== Aim of the exercise ==
Set down the data that follows again, exactly as written.
Segment Open
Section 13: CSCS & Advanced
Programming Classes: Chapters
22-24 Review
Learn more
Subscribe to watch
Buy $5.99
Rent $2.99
Segment Closed
== Written answer ==
Section 13: CSCS & Advanced
Programming Classes: Chapters
22-24 Review
Learn more
Subscribe to watch
Buy $5.99
Rent $2.99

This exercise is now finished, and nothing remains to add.